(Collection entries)
....

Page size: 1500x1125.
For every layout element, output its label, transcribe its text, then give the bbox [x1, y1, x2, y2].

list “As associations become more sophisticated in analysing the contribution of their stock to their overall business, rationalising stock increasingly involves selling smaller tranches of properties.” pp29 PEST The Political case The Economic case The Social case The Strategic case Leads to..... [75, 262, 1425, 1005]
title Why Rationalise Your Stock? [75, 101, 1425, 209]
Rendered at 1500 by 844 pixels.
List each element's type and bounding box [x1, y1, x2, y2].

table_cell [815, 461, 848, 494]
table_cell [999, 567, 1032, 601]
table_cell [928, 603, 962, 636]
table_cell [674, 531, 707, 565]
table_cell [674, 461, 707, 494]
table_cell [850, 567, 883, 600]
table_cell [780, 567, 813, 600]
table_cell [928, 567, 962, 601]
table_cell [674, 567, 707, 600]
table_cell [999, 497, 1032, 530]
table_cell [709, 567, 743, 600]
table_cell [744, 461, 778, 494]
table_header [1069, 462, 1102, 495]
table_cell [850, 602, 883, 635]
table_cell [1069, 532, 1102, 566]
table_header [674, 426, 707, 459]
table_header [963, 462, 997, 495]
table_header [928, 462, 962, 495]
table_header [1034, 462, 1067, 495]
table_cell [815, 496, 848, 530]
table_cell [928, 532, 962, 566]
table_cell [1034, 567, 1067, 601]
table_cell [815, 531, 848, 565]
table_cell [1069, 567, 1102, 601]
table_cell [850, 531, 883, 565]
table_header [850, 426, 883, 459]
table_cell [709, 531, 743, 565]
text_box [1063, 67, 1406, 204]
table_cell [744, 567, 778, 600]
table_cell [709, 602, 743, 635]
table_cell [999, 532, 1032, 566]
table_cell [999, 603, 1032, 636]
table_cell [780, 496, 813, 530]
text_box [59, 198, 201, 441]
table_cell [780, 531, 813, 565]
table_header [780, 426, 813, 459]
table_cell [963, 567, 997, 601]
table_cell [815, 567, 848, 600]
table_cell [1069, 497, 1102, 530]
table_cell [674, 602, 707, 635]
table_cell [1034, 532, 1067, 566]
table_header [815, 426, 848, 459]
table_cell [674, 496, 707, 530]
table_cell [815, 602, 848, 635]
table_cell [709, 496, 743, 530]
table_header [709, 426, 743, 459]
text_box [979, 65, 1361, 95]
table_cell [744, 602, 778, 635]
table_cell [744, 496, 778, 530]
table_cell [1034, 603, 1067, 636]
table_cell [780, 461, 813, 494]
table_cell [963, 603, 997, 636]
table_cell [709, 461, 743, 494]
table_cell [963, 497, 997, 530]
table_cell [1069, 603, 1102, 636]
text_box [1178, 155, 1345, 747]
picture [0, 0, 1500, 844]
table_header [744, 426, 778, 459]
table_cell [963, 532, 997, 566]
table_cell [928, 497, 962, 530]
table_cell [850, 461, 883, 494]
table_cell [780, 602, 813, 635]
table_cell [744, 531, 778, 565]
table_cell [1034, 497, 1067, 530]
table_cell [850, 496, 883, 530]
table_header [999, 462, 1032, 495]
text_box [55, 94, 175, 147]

....

Wherever a line in the data above holds "element", copy that line.

→ **TASK ANSWER**
For every layout element, output its label, transcribe its text, then give the bbox [x1, y1, x2, y2].
List each element's type and bounding box [x1, y1, x2, y2].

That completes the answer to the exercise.